The following example is for two-way SSL authentication:
<subsystem xmlns="urn:jboss:domain:web:2.2" default-virtual-server="default-host" native="false">
   <connector name="http" protocol="HTTP/1.1" scheme="http" socket-binding="http"/>
   <connector name="HTTPS" protocol="HTTP/1.1" scheme="https" socket-binding="https" secure="true">
     <ssl name="https"
       key-alias="jbossweb"
       password="jbosswebpass"
       certificate-key-file="${jboss.server.config.dir}/server.jks"
       verify-client="true"
       ca-certificate-password="jbosswebpass"
       ca-certificate-file="${jboss.server.config.dir}/truststore.jks"/>
   </connector>

   <virtual-server name="default-host" enable-welcome-root="true">
     <alias name="localhost"/>
     <alias name="example.com"/>
   </virtual-server>
 </subsystem>
  • The verify-client attribute is equivalent to Tomcats clientAuth attribute. When this value is set to true it means the SSL stack should require a valid certificate chain from the client before accepting a connection.
  • When using keytool to create keystores, JBoss will compare the value you enter in the name against the hostname and will complain if it does not match You can set the following JVM argument to have JBoss ignore the hostname:
  • -Dorg.jboss.security.ignoreHttpsHost=true

Include the SSL configuration in your client application

Standalone Java Application

  • Within your standalone client application the following properties will need to be set to point to the client's keystore/truststore. 
  • Adding these system properties will set the keystore/truststore for the whole JVM.
 
 System.setProperty("javax.net.ssl.keyStore", "/path/to/client.jks");
 System.setProperty("javax.net.ssl.keyStorePassword", "clientpass");
 System.setProperty("javax.net.ssl.trustStore", "/path/to/client.jks");
 System.setProperty("javax.net.ssl.trustStorePassword", "clientpass");
  • Once those properties are set you should be able to make the necessary HTTPS call (an example would be a webservice request over SSL).

Browser as the Client

In order to test the certificates through a browser you will need to import all the certificates (root, intermediates and the certificate you got back from the CA). If you have configured JBoss above to verify-client then you will also need to import the client.p12 keystore into the browser.
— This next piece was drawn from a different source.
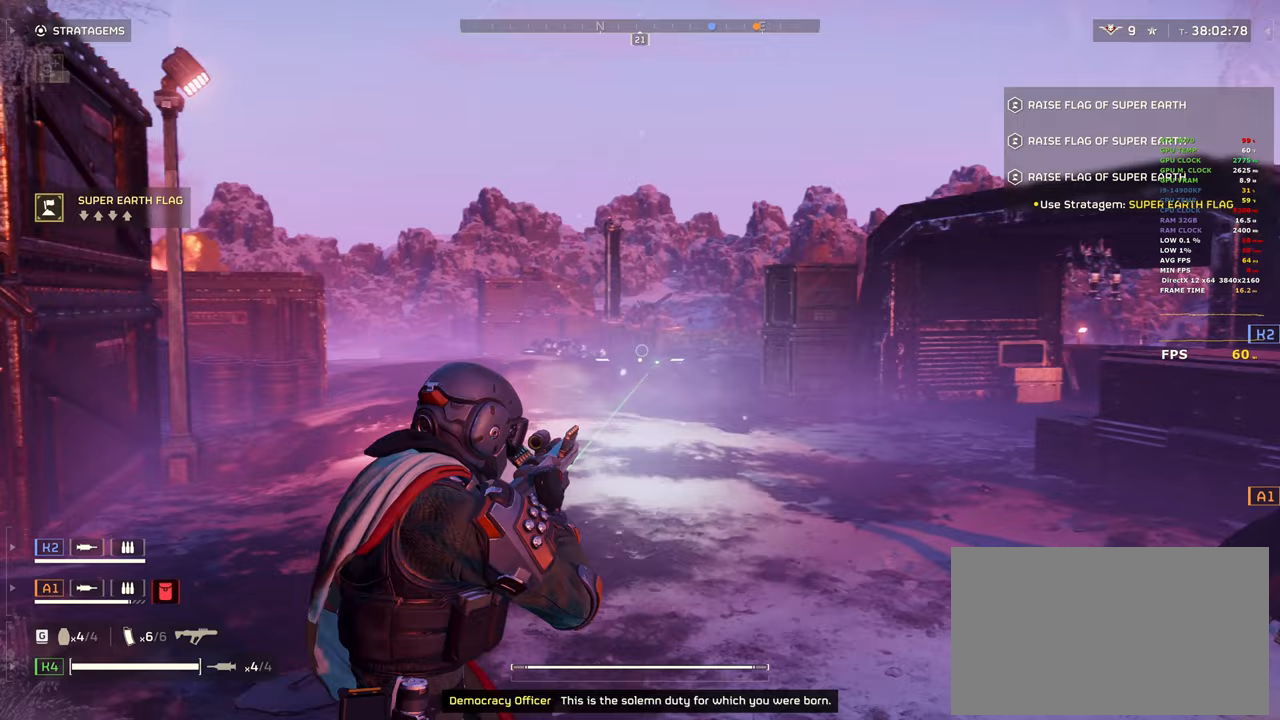
{"keys": ["a", "w"], "mouse": ["right"], "events": []}
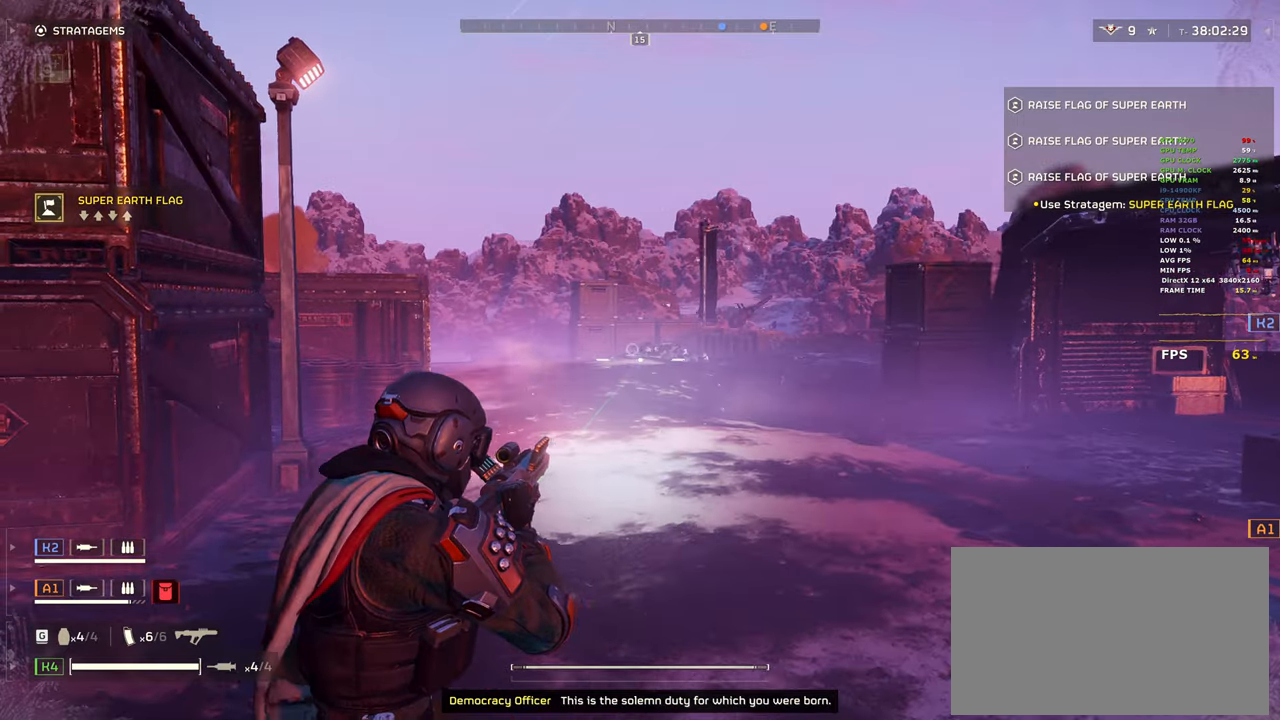
{"keys": ["a", "w"], "mouse": ["right"], "events": []}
The following applies to windows:

Server Certificate

  • Open internet connections, an easy way to do it is by running: inetcpl.cpl
  • Go to the content tab
  • Certificates
  • Trusted Root Certification Authorities 
  • Import
  • Choose the CA signed / self-signed certificate (server.crt)

Client Keystore

  • Open internet connections, an easy way to do it is by running: inetcpl.cpl
  • Go to the content tab
  • Certificates
  • Personal 
  • Import
  • Choose the PKCS12 client keystore (client.p12)

Configuring Debug Options

In order to print debug options you can run your java application / JBoss application server with this addtional system parameter:
 -Djavax.net.debug=ssl,handshake
or
 -Djavax.net.debug=all

Keystore Explorer

Keystore Explorer is an open source GUI replacement for the Java command-line utilities keytool and jarsigner. KeyStore Explorer presents their functionality, and more, via an intuitive graphical user interface.